As much as I dislike the phrase, however, I've found myself using that reasoning with my Padre cards.
Padre cards = good thing. Garage full of Padre cards = too much of a good thing.
For this reason, I am always trying to "trim down" my collection. It's gotta be worth keeping, worth the space, worth the time spent looking at it. It'd take too long to break down the thought process that is involved in determining such a card, but I'll just say that it's unique to me, I collect what I like.
Of course, I'm not going to start taking apart team sets or toss out cards from my player collections (although I gave up on trying to collect every Nolan Ryan and Cal Ripken card a while ago), so the area that has the most "trimming" to do has been my Miscellaneous Padres binder. As it currently stands, there are currently over 900 cards in that binder. Massive overload, and as soon as I have time and an extra binder, I'll split it into two groups (alphabetically, as it currently is).
Anyways, during a recent purge session of the MP binder, as I was basking in the glow of my random Friars, I came across one that made me think, "Why are you here? Explain yourself!"
It was this 2001 Topps card of Kory DeHaan.
The summer of 2001 would've been the summer between my junior and senior year in high school. Not a big time follower of the Padres at the time, as my interests were rooted mostly in music and girls. To be completely honest, I'm not sure that I had even heard of DeHaan before seeing this card. If I had, it hadn't made much of an impression on me.
Anyways, I knew that I had already gone through multiple screenings and this card had somehow made it through, but I wondered what, besides a decent looking picture, had helped keep DeHaan's spot in the binder.
Then I flipped it over...
I guess I'm a sucker for those backhanded compliments, along the lines of "may not be a superstar" and crediting the players for "defense, a little speed and a lot of heart". A lot more honest than the "has a lot of potential" or "will be a star" filler that seems to be on the back of a lot of cards.
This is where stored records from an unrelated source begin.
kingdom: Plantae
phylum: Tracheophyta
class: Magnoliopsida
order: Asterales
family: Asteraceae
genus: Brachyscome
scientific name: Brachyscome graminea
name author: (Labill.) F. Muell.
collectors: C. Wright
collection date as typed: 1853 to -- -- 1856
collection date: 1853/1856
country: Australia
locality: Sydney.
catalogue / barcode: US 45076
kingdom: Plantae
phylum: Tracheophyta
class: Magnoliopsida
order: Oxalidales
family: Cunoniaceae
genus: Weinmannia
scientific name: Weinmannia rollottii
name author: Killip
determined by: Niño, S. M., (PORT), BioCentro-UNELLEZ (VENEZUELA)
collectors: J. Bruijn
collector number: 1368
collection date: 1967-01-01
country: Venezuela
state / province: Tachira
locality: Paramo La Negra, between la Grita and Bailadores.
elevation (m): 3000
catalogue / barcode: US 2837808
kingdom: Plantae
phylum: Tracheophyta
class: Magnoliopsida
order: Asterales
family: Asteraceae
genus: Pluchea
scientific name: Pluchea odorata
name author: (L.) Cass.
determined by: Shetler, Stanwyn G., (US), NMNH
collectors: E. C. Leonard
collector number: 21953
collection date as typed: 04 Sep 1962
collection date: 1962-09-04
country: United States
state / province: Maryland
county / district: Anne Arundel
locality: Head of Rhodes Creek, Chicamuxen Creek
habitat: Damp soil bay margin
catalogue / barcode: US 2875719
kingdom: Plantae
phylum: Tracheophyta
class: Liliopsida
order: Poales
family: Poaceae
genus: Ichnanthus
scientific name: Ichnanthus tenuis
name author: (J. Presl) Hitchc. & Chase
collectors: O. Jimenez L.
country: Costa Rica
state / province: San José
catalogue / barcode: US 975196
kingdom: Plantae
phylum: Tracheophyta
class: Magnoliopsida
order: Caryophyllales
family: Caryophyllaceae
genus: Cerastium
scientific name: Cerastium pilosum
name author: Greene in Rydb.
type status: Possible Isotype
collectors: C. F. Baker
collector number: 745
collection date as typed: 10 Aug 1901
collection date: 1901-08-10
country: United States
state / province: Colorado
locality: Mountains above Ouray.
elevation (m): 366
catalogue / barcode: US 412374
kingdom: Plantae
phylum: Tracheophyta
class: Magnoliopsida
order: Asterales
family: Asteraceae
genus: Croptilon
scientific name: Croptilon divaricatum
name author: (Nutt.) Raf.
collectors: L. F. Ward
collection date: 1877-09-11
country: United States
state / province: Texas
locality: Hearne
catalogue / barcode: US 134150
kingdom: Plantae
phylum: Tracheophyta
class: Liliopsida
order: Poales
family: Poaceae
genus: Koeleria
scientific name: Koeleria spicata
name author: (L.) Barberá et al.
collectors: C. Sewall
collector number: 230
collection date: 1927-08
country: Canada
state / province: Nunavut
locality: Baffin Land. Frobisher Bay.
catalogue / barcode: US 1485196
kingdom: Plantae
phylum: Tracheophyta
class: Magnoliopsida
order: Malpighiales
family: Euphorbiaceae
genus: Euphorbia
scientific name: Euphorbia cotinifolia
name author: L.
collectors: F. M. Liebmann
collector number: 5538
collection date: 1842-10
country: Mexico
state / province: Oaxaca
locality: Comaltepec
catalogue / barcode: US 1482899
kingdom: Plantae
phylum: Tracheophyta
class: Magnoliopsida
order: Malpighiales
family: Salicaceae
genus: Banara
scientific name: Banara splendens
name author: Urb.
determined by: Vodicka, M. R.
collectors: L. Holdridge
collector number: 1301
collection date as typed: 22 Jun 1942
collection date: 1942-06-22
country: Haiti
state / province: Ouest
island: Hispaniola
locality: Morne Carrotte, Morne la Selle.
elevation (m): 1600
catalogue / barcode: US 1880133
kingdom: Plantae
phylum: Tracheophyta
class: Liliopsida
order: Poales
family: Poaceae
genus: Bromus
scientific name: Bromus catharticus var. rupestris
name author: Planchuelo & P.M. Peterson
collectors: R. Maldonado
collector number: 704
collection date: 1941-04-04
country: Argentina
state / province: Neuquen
Well, Kory, it appears that the fortune cookie writers weren't that far off. He played in 90 games in 2000, and then made it into 12 more in 2003, spending his entire (big league) career with the Padres. He left with a .193 average, two homers and 13 RBI. A quick google search shows a few interesting hits, including his wikipedia page, which says that he went on to coach in the Padres and Pirates minor league systems. I also found his testimony about Jesus Christ and a website that showed his batting average against Derek Bell, who apparently was brought in during a Padres blowout of the Mets. DeHaan was 1 for 1 with a double against the former Padre.
This is my only Kory DeHaan card in my collection, and I'm not sure that I'll be more to come later on. But I can tell you that this one's got heart.